Ma c’è davvero ben poco da fare, sull’altare della sacrosanta bigenitorialità il papà latita! Se però si scende di qualche gradino, si può scorgere in un angolo la propria prole divertita mentre gioca col proprio fratello maggiore…ops, no. Non è il fratello maggiore, è il papà che non ha ben compreso le sconfinate possibilità pedagogiche ed educative del proprio ruolo, limitandosi a quello – più semplice – di pilota di macchinine, addestratore di draghi e mago dei selfie da mandare al gruppo whatsapp dei compagni di bisbocce serali. Per tutto il resto – dal cambio pannolino, alla pappa, ai no e alle regole – c’è la mamma. Sempre più stressata e assalita da sensi di colpa per un presunto disturbo bipolare – “sono normativa o sono affettiva?…sono mamma o sono papà?” – la mamma cerca di tenere il passo, restando ferma nel suo compito di “muro del pianto” quando il bambino ne ha bisogno, passando per “str*nza” quando c’è da porre un limite e contenere i capricci e destreggiandosi tra le esigenze non di uno, bensì di due bambini, uno dei quali lo ha però partorito la suocera.

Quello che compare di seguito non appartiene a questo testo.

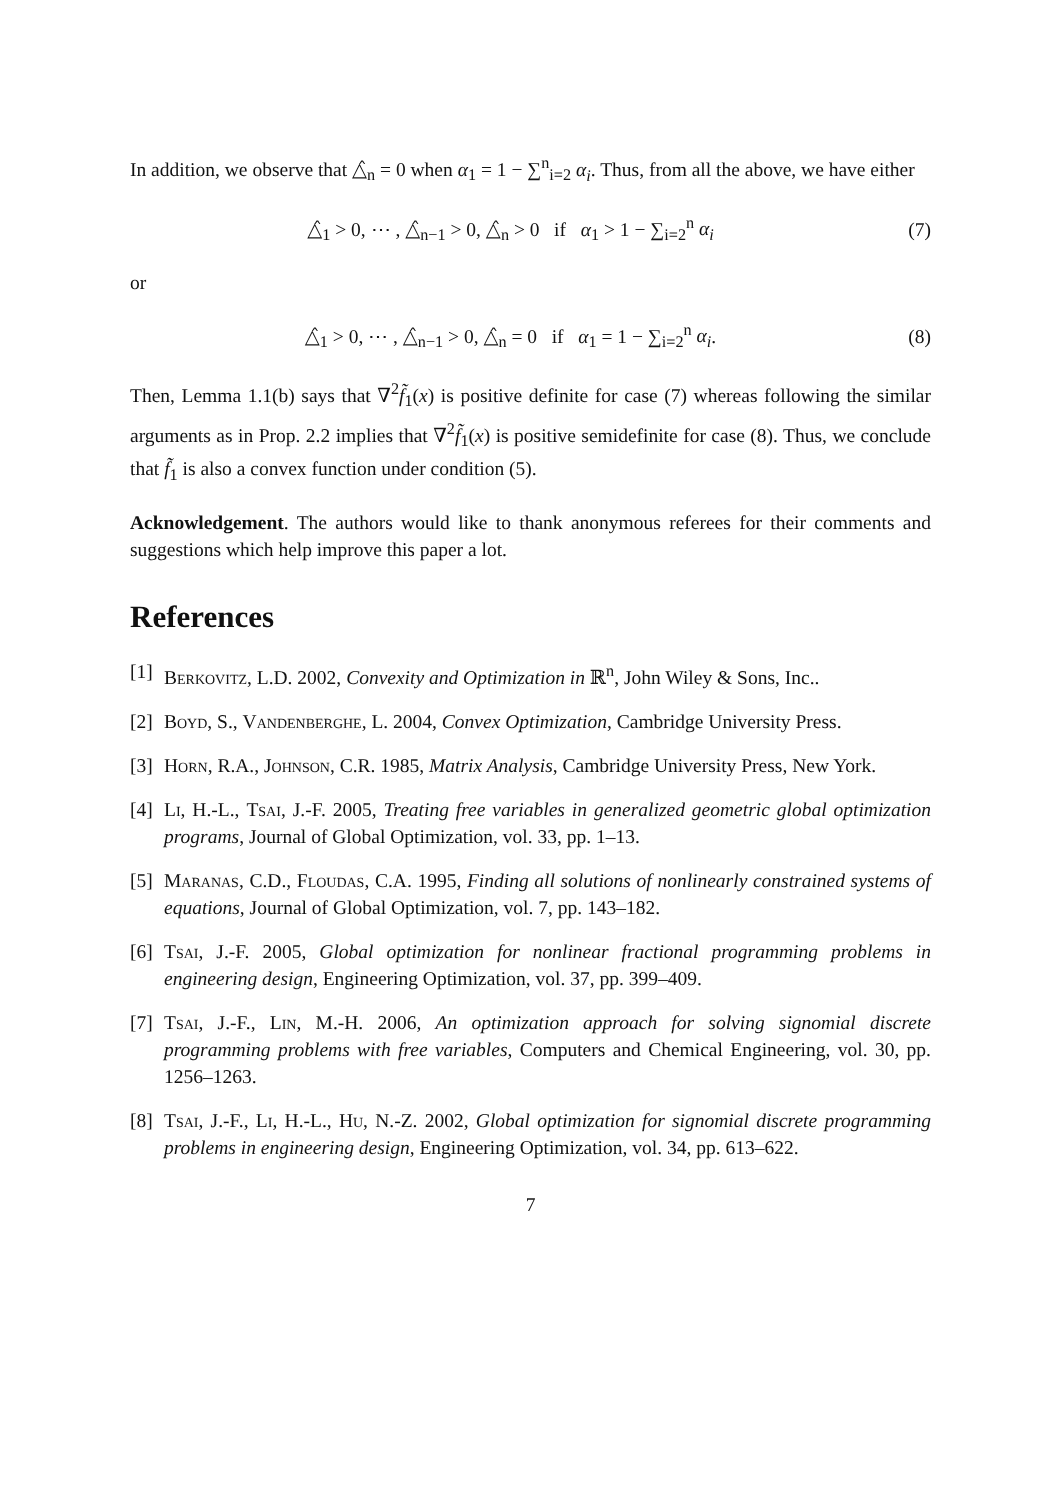In addition, we observe that △̂<sub>n</sub> = 0 when α<sub>1</sub> = 1 − ∑<sup>n</sup><sub>i=2</sub> α<sub>i</sub>. Thus, from all the above, we have either
△̂<sub>1</sub> > 0, ⋯ , △̂<sub>n−1</sub> > 0, △̂<sub>n</sub> > 0 if α<sub>1</sub> > 1 − ∑<sub>i=2</sub><sup>n</sup> α<sub>i</sub> (7)
or
△̂<sub>1</sub> > 0, ⋯ , △̂<sub>n−1</sub> > 0, △̂<sub>n</sub> = 0 if α<sub>1</sub> = 1 − ∑<sub>i=2</sub><sup>n</sup> α<sub>i</sub>. (8)
Then, Lemma 1.1(b) says that ∇<sup>2</sup>f̃<sub>1</sub>(x) is positive definite for case (7) whereas following the similar arguments as in Prop. 2.2 implies that ∇<sup>2</sup>f̃<sub>1</sub>(x) is positive semidefinite for case (8). Thus, we conclude that f̃<sub>1</sub> is also a convex function under condition (5).
Acknowledgement. The authors would like to thank anonymous referees for their comments and suggestions which help improve this paper a lot.
References
[1] Berkovitz, L.D. 2002, Convexity and Optimization in ℝ<sup>n</sup>, John Wiley & Sons, Inc..
[2] Boyd, S., Vandenberghe, L. 2004, Convex Optimization, Cambridge University Press.
[3] Horn, R.A., Johnson, C.R. 1985, Matrix Analysis, Cambridge University Press, New York.
[4] Li, H.-L., Tsai, J.-F. 2005, Treating free variables in generalized geometric global optimization programs, Journal of Global Optimization, vol. 33, pp. 1–13.
[5] Maranas, C.D., Floudas, C.A. 1995, Finding all solutions of nonlinearly constrained systems of equations, Journal of Global Optimization, vol. 7, pp. 143–182.
[6] Tsai, J.-F. 2005, Global optimization for nonlinear fractional programming problems in engineering design, Engineering Optimization, vol. 37, pp. 399–409.
[7] Tsai, J.-F., Lin, M.-H. 2006, An optimization approach for solving signomial discrete programming problems with free variables, Computers and Chemical Engineering, vol. 30, pp. 1256–1263.
[8] Tsai, J.-F., Li, H.-L., Hu, N.-Z. 2002, Global optimization for signomial discrete programming problems in engineering design, Engineering Optimization, vol. 34, pp. 613–622.
7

Forse la colpa è di quei corsi e di quelle convinzioni antiche poi sovvertite, che hanno portato a una condivisione estrema del codice materno. I nuovi papà peluche lo hanno interiorizzato al punto da adagiarsi tra i giocattoli dei pargoli, certi del fatto che due mamme sono troppe. La “bimammità” che ha preso il posto della “bigenitorialità” non può non avere ripercussioni sul rapporto di coppia. Un equilibrio che si rompe e in cui va almeno salvaguardato quello dei nostri figli, ma anche qui noto con sommo rammarico come anche le modalità di tutelare il proprio rapporto con la prole siano radicalmente cambiate. Il papà, quando non gioca lavora. E lavora a ritmi sempre più vorticosi, precari e a latitudini ampiamente dilatate. Ma il papà deve pur sempre essere disposto ad attraversare le fiamme per un figlio. E invece? Sempre più papà liquidano la ex compagna con un lapidario “ti mando i soldi, se nostro figlio vuole sentirmi sa dove trovarmi”, certi della natura digitale di questi nuovi nati.
Accantonata la tenerezza del gioco, resta il divismo dell’uomo in carriera. Talmente fragile nel proprio ruolo da cercare certezze dal proprio figlio. Una volta, queste certezze era proprio il padre a garantirle. Se si distoglie l’attenzione dall’anima martoriata del padre moderno, vittima non solo delle proprie insicurezze, ma anche di uno sbandamento valoriale senza precedenti, ci si concentra sui figli: comunque orfani di padre.
E’ qui, su questo punto specifico, che fa rabbia il passo avanti nella civiltà di coppia. Perché è dovere della madre tutelare il buon rapporto tra figlio e padre. Ma quando la mamma rincorre un padre che non vuole fare il padre, che dovere ha in quel caso? E quando un padre altri non è se non un soggetto maltrattante, quale aspetto di un malsano rapporto la mamma deve tutelare esattamente? Quel sillogismo che vuole la bigenitorialità come sinonimo di equilibrio perfetto non funziona sempre. A volte è tossico e non occorre neanche elencare le numerose vittime di femminicidio, per mano di ex coniugi che non accettavano una separazione. Alla stessa maniera, i figli di vedove per fortuna non sono tutti pazzi o delinquenti. Ma rimane il fatto – sacrosanto – che è giusto che una mamma paghi per aver parlato male del papà. Quando ci saranno sonore multe per ogni “put*ana!” che ogni buon papà ammutinato rivolge baldanzoso alla mamma bigenitoriale?